Wikipedia [1]: "The humanities use methods that are primarily critical, or speculative, and have a significant historical element —as distinguished from the mainly empirical approaches of the natural sciences, yet, unlike the sciences, it has no central discipline. The humanities include ancient and modern languages, literature, philosophy, history, human geography, law, politics, religion, and art."

People studying this would seem less likely to rely on simple solutions and fall victim to Dunning-Kruger.

Google ran a test of their employees skills and found that many humanities-based skills are more highly correlated with success than STEM skills [2].

"Project Oxygen shocked everyone by concluding that, among the eight most important qualities of Google’s top employees, STEM expertise comes in dead last. The seven top characteristics of success at Google are all soft skills: being a good coach; communicating and listening well; possessing insights into others (including others different values and points of view); having empathy toward and being supportive of one’s colleagues; being a good critical thinker and problem solver; and being able to make connections across complex ideas."

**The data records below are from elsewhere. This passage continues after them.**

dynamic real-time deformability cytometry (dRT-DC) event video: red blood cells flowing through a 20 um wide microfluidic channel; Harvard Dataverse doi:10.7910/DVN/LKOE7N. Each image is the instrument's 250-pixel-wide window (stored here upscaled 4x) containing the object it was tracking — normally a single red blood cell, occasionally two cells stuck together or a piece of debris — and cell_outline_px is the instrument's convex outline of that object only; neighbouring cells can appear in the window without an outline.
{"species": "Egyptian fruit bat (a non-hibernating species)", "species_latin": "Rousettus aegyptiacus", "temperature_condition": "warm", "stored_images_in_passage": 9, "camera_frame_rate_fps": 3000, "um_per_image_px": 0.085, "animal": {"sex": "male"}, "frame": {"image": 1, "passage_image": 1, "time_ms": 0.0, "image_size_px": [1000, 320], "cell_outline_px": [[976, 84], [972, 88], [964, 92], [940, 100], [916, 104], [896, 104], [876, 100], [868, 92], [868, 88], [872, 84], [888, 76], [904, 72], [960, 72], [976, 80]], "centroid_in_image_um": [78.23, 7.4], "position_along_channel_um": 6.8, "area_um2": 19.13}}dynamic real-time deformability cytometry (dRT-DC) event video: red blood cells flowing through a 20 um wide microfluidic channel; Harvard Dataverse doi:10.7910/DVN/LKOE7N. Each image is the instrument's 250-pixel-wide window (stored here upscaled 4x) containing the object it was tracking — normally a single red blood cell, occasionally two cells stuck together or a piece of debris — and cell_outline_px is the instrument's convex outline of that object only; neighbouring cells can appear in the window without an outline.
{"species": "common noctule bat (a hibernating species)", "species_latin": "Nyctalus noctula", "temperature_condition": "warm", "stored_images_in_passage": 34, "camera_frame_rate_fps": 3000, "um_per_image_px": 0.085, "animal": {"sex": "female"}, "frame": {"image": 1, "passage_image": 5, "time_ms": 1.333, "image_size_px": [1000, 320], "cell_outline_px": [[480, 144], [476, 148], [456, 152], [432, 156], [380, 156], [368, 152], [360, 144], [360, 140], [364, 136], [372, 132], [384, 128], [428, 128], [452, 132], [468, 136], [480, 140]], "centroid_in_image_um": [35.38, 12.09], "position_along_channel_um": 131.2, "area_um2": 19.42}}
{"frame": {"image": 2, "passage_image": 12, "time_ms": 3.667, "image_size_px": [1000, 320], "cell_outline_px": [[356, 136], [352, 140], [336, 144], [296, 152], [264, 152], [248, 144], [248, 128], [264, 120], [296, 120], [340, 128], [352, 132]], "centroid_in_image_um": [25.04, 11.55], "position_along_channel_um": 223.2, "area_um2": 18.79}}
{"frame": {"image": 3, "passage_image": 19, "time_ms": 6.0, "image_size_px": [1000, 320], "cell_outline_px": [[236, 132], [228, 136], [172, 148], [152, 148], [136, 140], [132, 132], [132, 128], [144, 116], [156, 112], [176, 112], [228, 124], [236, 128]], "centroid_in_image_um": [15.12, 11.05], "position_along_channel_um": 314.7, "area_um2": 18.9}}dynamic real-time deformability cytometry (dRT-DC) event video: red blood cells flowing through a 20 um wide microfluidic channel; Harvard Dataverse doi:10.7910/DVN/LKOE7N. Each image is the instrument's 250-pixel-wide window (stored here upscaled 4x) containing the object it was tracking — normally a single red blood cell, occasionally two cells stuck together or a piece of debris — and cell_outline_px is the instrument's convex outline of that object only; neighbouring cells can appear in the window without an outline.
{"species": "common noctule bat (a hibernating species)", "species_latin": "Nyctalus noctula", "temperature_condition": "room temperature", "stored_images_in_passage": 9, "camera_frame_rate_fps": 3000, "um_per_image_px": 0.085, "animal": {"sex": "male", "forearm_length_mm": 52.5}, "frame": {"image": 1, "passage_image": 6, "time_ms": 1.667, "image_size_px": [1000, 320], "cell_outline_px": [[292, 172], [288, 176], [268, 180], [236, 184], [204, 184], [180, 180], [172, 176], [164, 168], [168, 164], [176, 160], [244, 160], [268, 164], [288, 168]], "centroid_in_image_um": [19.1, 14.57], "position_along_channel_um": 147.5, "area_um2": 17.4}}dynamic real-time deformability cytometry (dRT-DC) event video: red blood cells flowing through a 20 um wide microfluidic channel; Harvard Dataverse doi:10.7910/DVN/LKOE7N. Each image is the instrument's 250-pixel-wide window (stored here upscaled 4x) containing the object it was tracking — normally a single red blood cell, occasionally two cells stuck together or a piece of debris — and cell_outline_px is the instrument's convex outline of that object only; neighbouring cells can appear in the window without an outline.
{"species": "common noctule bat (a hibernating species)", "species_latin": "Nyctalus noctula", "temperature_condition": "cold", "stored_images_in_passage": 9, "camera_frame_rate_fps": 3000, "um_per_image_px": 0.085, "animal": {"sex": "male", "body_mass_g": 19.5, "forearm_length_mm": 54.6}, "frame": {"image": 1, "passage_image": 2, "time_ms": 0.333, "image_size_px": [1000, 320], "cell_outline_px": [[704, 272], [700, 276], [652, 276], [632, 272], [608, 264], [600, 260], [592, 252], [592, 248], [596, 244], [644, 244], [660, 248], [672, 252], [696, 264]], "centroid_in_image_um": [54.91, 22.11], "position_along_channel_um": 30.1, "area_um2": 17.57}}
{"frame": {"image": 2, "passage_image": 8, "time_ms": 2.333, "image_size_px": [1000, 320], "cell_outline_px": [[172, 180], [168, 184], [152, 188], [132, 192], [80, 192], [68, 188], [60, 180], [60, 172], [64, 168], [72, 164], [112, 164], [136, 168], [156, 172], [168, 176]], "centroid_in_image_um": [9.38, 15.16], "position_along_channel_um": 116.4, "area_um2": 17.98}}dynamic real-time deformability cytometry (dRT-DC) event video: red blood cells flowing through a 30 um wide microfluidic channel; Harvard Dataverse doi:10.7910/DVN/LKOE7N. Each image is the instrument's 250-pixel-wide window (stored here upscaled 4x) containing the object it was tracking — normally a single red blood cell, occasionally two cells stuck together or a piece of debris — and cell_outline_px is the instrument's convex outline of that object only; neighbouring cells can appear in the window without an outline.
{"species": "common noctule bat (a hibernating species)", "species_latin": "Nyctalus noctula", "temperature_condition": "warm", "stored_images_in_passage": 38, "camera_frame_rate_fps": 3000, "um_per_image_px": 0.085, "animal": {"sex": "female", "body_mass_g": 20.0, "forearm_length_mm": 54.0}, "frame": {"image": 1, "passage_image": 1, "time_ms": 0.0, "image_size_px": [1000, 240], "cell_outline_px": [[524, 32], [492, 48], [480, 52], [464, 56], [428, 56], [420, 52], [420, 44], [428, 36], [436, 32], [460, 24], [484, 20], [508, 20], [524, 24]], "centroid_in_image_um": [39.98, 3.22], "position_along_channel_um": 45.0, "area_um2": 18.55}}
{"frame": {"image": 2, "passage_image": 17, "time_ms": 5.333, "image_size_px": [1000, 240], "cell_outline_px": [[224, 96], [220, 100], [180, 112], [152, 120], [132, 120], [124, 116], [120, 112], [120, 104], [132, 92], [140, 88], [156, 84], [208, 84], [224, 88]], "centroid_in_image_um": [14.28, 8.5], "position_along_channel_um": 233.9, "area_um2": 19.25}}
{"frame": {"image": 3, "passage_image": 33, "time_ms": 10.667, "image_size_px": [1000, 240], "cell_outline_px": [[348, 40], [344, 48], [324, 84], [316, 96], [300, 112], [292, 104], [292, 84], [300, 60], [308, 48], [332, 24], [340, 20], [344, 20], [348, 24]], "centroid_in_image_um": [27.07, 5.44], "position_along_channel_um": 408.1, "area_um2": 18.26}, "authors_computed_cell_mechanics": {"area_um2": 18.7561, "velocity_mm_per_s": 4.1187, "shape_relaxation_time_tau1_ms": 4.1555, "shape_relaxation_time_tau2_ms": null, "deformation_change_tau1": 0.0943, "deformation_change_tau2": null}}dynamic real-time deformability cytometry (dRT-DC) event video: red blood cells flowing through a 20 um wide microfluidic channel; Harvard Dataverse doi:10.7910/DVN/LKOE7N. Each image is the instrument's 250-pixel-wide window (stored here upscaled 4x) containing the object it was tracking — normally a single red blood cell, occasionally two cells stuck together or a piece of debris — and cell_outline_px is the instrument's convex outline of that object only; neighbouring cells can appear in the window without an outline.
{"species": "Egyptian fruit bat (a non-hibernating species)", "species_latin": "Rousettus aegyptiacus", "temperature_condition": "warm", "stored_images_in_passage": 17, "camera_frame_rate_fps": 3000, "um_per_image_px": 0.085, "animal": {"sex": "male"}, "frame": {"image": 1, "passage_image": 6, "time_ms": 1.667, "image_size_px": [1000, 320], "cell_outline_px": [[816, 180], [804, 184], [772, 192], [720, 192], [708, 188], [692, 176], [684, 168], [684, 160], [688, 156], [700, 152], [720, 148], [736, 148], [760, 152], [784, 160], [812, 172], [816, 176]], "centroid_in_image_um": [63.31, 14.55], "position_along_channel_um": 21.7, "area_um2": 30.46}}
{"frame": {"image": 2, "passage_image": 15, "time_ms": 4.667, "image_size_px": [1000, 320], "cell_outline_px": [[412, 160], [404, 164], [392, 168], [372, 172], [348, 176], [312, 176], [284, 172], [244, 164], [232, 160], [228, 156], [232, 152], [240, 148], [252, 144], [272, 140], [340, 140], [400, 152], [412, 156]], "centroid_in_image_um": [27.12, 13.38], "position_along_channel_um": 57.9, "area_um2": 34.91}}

[1] https://en.wikipedia.org/wiki/Humanities [2] https://outline.com/TJAaaZ



> In my experience humanities study involves lots of critical thinking and reasoning.

I've never understood this argument. STEM requires far more critical thinking and reasoning than the humanities. The scientific, medical, and engineering achievements you use every single day stand as mute proof of that.


Only you are comparing the two. Both engineering and humanities can involve critical thinking.